Uglies by Scott Westerfeld is the first in the Uglies series about two girls, Tally and Shay, who live in world where everyone is ugly until they turn 16. At sixteen, these girls and all their friends undergo an operation in which everything about them is transformed to fit the “standard” of beauty – symmetrical faces, large pupils, white teeth and smooth skin, all the “biological” markers of beauty. For the most part, everyone is happy to undergo this transformation – who would want to be “ugly” when being “beautiful” is as much a part of the aging process as the Bar Mitzvah. However, there are some who disagree – like Shay. For those who realize that perhaps there is a flaw in this “make peace by making everyone the same – and beautiful to boot”, there is a place that exists in both legend and, to the few in the know, reality. This place is nicknamed “the Smoke” because these are the people who choose to live like the “Rusties”, the name for all those who lived before the implementation of the operation. In other words, we’re the “Rusties” and the book makes a number of comments about the nature of beauty, peace, complacency, and the danger of not being aware of environmental dangers.
The book is an easy read. It’s very much so like Lowis Lowery’s The Giver or perhaps even The Hunger Games (although I cannot tell a lie – The Hunger Games was WAY, WAY better). There were a number of flaws that kept the book from being a favorite read, but it kept me more than entertained and led to a number of sneak-peaks during work while I was supposed to be…well…working. The flaws include things like the fact that the book was paced rather too quickly – within the first few chapters we have a main character rebelling against the system and trying to get others to join her, before the truly scary nature of the operation can be understood by the reader. Secondly, the plot twist that caused the downfall of the Rusties (which won’t be revealed here, for all future readers) seemed contrived and, perhaps most annoyingly – WE WEREN’T GIVEN NEARLY ENOUGH TIME TO FALL IN LOVE WITH THE LOVE-WORTHY MALE PROTAGONIST!!!!! I hate it when this happens!

ABOUT THIS EXERCISE: According to the Uglies review, what is the nickname of the place where people who reject the operation live?

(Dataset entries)
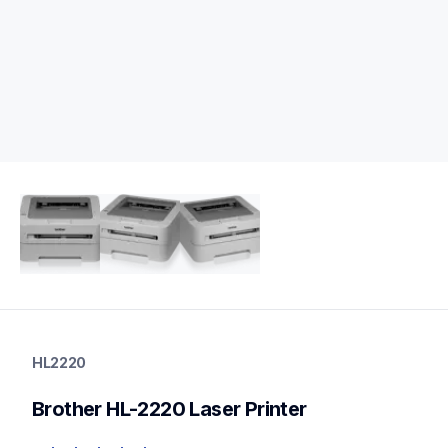
hl2220
hl2220
HL2220
home-printers
hl2220_us
Brother HL-2220 Laser Printer
10
laserprinters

OUTPUT OF THE TASK: The Smoke